(DATA SECTION begins)

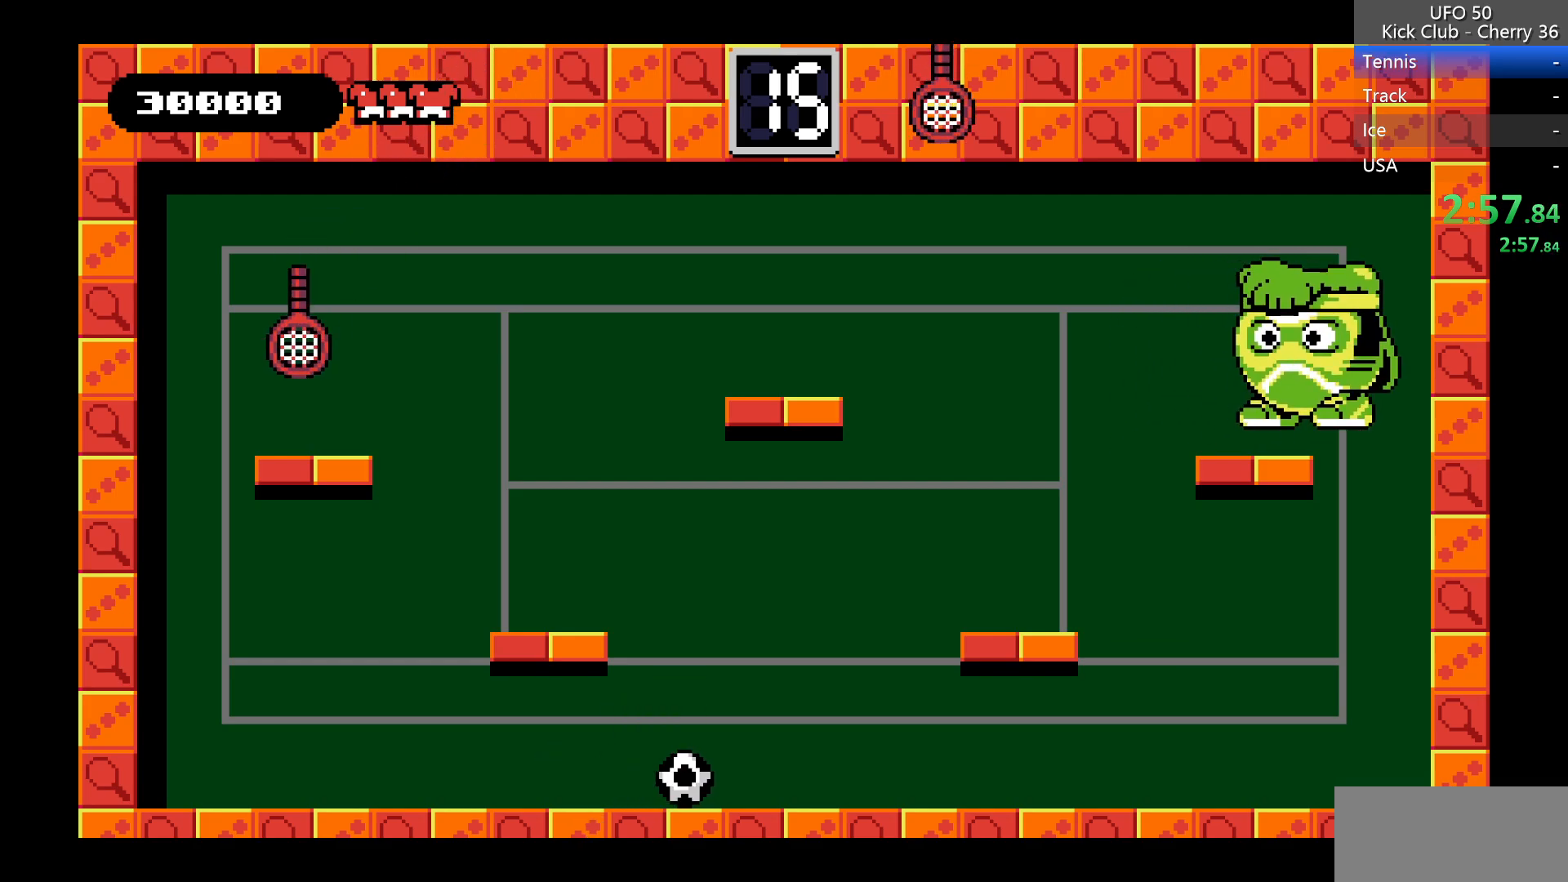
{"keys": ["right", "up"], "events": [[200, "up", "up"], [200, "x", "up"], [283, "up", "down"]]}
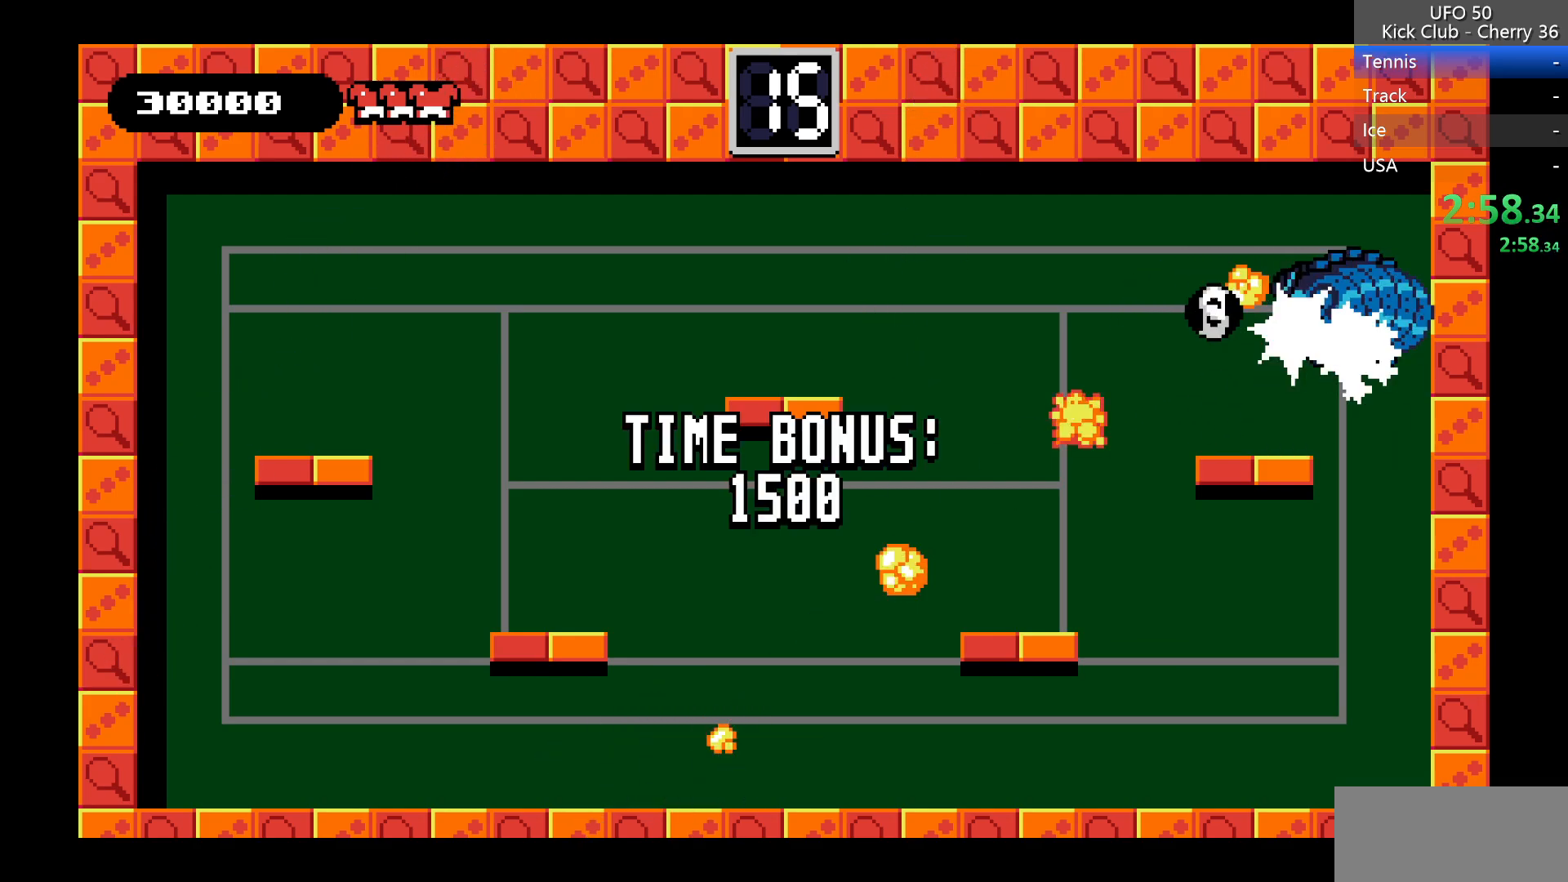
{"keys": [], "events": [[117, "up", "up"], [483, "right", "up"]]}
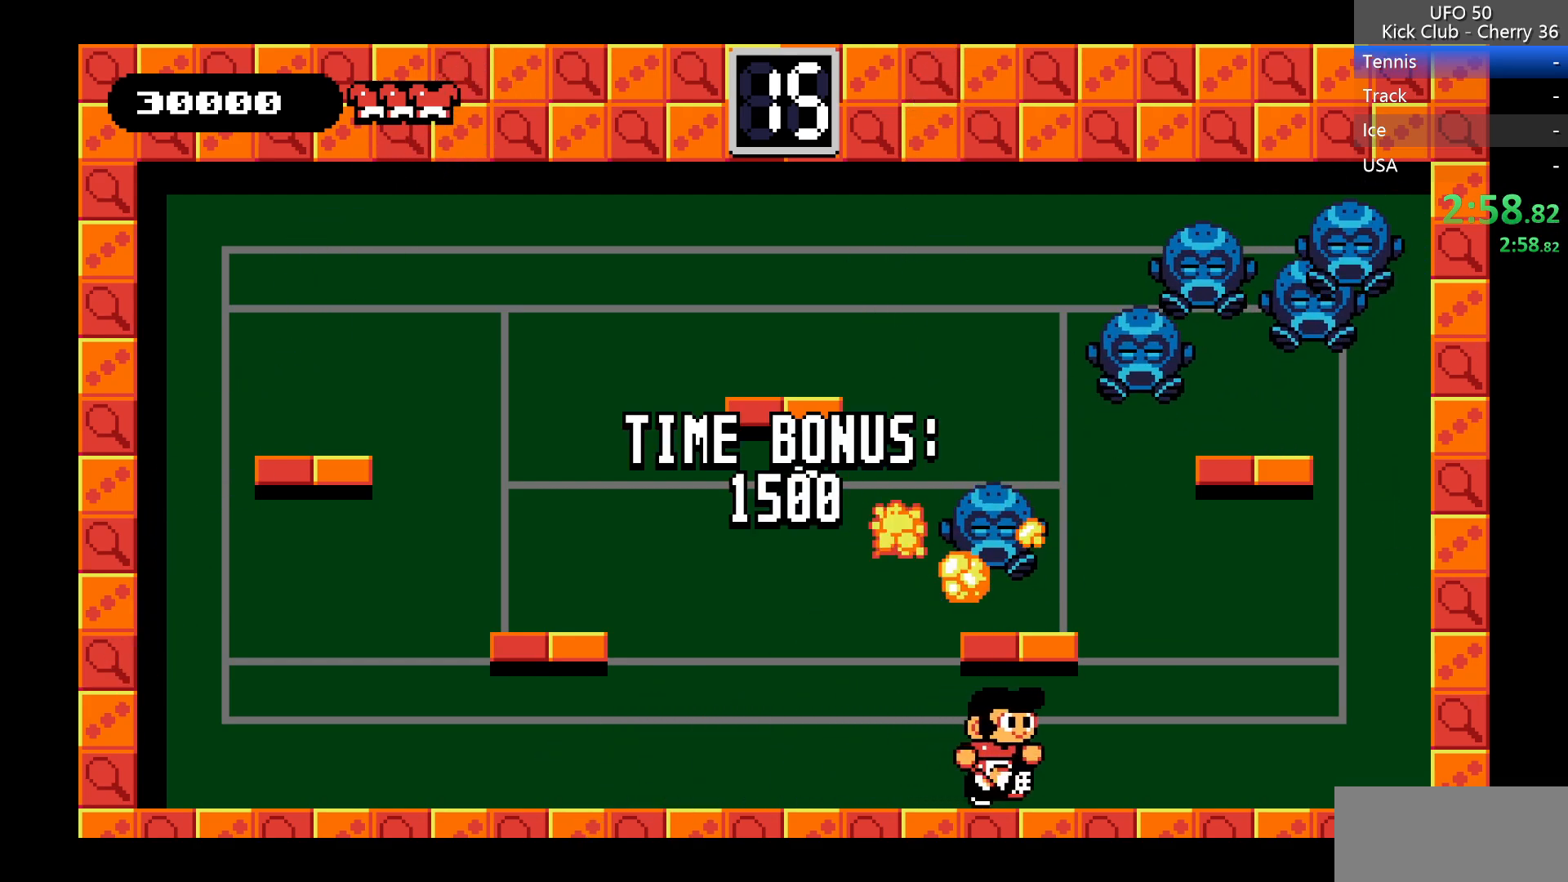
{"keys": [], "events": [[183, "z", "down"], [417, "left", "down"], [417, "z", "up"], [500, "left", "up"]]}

(DATA SECTION ends)

GOAL OF THE EXERCISE: Could you repeat each line above exactly as written? Omit the pictures.

WRITTEN RESPONSE:
{"keys": ["right", "up"], "events": [[200, "up", "up"], [200, "x", "up"], [283, "up", "down"]]}
{"keys": [], "events": [[117, "up", "up"], [483, "right", "up"]]}
{"keys": [], "events": [[183, "z", "down"], [417, "left", "down"], [417, "z", "up"], [500, "left", "up"]]}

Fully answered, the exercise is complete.